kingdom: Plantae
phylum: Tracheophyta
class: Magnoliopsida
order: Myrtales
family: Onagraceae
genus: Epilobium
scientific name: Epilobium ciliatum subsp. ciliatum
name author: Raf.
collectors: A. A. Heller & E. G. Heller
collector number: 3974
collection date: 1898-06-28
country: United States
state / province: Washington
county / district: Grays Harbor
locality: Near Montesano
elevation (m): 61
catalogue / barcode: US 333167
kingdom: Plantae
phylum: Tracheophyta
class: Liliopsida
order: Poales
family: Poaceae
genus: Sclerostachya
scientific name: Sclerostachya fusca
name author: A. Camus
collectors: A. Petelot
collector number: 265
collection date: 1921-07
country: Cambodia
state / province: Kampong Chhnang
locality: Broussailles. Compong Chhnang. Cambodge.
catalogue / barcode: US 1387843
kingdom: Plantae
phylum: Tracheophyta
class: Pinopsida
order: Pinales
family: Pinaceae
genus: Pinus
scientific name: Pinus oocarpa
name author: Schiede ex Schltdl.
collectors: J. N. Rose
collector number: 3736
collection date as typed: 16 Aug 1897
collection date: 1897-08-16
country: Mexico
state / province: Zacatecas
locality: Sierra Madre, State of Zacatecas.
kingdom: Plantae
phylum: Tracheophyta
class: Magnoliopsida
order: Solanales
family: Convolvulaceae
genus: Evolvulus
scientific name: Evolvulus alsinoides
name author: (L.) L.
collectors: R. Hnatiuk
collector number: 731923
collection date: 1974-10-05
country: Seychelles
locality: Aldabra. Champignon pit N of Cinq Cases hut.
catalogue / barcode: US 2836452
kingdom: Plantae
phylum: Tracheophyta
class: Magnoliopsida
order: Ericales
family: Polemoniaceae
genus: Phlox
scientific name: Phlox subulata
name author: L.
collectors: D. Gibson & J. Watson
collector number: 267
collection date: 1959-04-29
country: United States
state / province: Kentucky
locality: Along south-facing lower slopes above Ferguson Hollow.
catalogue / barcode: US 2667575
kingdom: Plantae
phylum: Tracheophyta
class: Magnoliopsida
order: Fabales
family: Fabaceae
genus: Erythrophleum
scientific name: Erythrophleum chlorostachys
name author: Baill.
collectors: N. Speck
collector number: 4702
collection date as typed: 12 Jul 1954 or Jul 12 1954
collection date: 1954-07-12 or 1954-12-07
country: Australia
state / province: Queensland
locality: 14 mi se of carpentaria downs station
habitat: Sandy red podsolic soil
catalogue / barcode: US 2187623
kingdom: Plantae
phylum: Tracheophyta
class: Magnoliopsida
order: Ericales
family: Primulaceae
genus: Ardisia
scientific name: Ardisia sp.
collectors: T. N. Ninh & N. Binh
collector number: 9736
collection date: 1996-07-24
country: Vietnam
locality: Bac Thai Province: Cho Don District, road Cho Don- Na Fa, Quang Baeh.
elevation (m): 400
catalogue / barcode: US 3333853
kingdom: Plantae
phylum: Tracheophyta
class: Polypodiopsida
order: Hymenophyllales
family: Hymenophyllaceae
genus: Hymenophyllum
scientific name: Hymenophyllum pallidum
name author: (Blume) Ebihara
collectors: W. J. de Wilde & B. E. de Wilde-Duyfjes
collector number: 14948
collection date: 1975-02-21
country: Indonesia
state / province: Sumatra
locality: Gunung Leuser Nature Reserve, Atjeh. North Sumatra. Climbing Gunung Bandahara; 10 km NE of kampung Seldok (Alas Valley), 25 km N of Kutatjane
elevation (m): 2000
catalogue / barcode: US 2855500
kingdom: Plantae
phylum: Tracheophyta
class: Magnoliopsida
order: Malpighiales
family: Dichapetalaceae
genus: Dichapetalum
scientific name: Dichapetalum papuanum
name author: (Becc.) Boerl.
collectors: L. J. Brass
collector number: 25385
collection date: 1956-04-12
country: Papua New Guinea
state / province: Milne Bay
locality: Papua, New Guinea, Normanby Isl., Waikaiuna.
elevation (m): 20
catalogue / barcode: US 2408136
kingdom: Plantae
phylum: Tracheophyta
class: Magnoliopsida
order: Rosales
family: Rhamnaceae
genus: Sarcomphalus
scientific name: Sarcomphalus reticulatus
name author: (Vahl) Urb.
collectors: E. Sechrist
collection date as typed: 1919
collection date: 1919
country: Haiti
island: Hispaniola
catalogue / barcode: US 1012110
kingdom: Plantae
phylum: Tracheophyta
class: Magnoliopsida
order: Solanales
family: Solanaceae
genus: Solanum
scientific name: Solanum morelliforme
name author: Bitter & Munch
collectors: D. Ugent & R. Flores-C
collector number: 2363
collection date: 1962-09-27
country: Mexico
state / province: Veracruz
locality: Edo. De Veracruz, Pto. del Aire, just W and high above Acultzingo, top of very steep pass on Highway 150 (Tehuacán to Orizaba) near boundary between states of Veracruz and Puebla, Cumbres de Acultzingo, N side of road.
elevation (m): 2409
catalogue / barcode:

━━━━

#### [Stated problem]
Return every line of the listing above, word for word and in the same order.

#### [Exercise answer]
kingdom: Plantae
phylum: Tracheophyta
class: Magnoliopsida
order: Myrtales
family: Onagraceae
genus: Epilobium
scientific name: Epilobium ciliatum subsp. ciliatum
name author: Raf.
collectors: A. A. Heller & E. G. Heller
collector number: 3974
collection date: 1898-06-28
country: United States
state / province: Washington
county / district: Grays Harbor
locality: Near Montesano
elevation (m): 61
catalogue / barcode: US 333167
kingdom: Plantae
phylum: Tracheophyta
class: Liliopsida
order: Poales
family: Poaceae
genus: Sclerostachya
scientific name: Sclerostachya fusca
name author: A. Camus
collectors: A. Petelot
collector number: 265
collection date: 1921-07
country: Cambodia
state / province: Kampong Chhnang
locality: Broussailles. Compong Chhnang. Cambodge.
catalogue / barcode: US 1387843
kingdom: Plantae
phylum: Tracheophyta
class: Pinopsida
order: Pinales
family: Pinaceae
genus: Pinus
scientific name: Pinus oocarpa
name author: Schiede ex Schltdl.
collectors: J. N. Rose
collector number: 3736
collection date as typed: 16 Aug 1897
collection date: 1897-08-16
country: Mexico
state / province: Zacatecas
locality: Sierra Madre, State of Zacatecas.
kingdom: Plantae
phylum: Tracheophyta
class: Magnoliopsida
order: Solanales
family: Convolvulaceae
genus: Evolvulus
scientific name: Evolvulus alsinoides
name author: (L.) L.
collectors: R. Hnatiuk
collector number: 731923
collection date: 1974-10-05
country: Seychelles
locality: Aldabra. Champignon pit N of Cinq Cases hut.
catalogue / barcode: US 2836452
kingdom: Plantae
phylum: Tracheophyta
class: Magnoliopsida
order: Ericales
family: Polemoniaceae
genus: Phlox
scientific name: Phlox subulata
name author: L.
collectors: D. Gibson & J. Watson
collector number: 267
collection date: 1959-04-29
country: United States
state / province: Kentucky
locality: Along south-facing lower slopes above Ferguson Hollow.
catalogue / barcode: US 2667575
kingdom: Plantae
phylum: Tracheophyta
class: Magnoliopsida
order: Fabales
family: Fabaceae
genus: Erythrophleum
scientific name: Erythrophleum chlorostachys
name author: Baill.
collectors: N. Speck
collector number: 4702
collection date as typed: 12 Jul 1954 or Jul 12 1954
collection date: 1954-07-12 or 1954-12-07
country: Australia
state / province: Queensland
locality: 14 mi se of carpentaria downs station
habitat: Sandy red podsolic soil
catalogue / barcode: US 2187623
kingdom: Plantae
phylum: Tracheophyta
class: Magnoliopsida
order: Ericales
family: Primulaceae
genus: Ardisia
scientific name: Ardisia sp.
collectors: T. N. Ninh & N. Binh
collector number: 9736
collection date: 1996-07-24
country: Vietnam
locality: Bac Thai Province: Cho Don District, road Cho Don- Na Fa, Quang Baeh.
elevation (m): 400
catalogue / barcode: US 3333853
kingdom: Plantae
phylum: Tracheophyta
class: Polypodiopsida
order: Hymenophyllales
family: Hymenophyllaceae
genus: Hymenophyllum
scientific name: Hymenophyllum pallidum
name author: (Blume) Ebihara
collectors: W. J. de Wilde & B. E. de Wilde-Duyfjes
collector number: 14948
collection date: 1975-02-21
country: Indonesia
state / province: Sumatra
locality: Gunung Leuser Nature Reserve, Atjeh. North Sumatra. Climbing Gunung Bandahara; 10 km NE of kampung Seldok (Alas Valley), 25 km N of Kutatjane
elevation (m): 2000
catalogue / barcode: US 2855500
kingdom: Plantae
phylum: Tracheophyta
class: Magnoliopsida
order: Malpighiales
family: Dichapetalaceae
genus: Dichapetalum
scientific name: Dichapetalum papuanum
name author: (Becc.) Boerl.
collectors: L. J. Brass
collector number: 25385
collection date: 1956-04-12
country: Papua New Guinea
state / province: Milne Bay
locality: Papua, New Guinea, Normanby Isl., Waikaiuna.
elevation (m): 20
catalogue / barcode: US 2408136
kingdom: Plantae
phylum: Tracheophyta
class: Magnoliopsida
order: Rosales
family: Rhamnaceae
genus: Sarcomphalus
scientific name: Sarcomphalus reticulatus
name author: (Vahl) Urb.
collectors: E. Sechrist
collection date as typed: 1919
collection date: 1919
country: Haiti
island: Hispaniola
catalogue / barcode: US 1012110
kingdom: Plantae
phylum: Tracheophyta
class: Magnoliopsida
order: Solanales
family: Solanaceae
genus: Solanum
scientific name: Solanum morelliforme
name author: Bitter & Munch
collectors: D. Ugent & R. Flores-C
collector number: 2363
collection date: 1962-09-27
country: Mexico
state / province: Veracruz
locality: Edo. De Veracruz, Pto. del Aire, just W and high above Acultzingo, top of very steep pass on Highway 150 (Tehuacán to Orizaba) near boundary between states of Veracruz and Puebla, Cumbres de Acultzingo, N side of road.
elevation (m): 2409
catalogue / barcode:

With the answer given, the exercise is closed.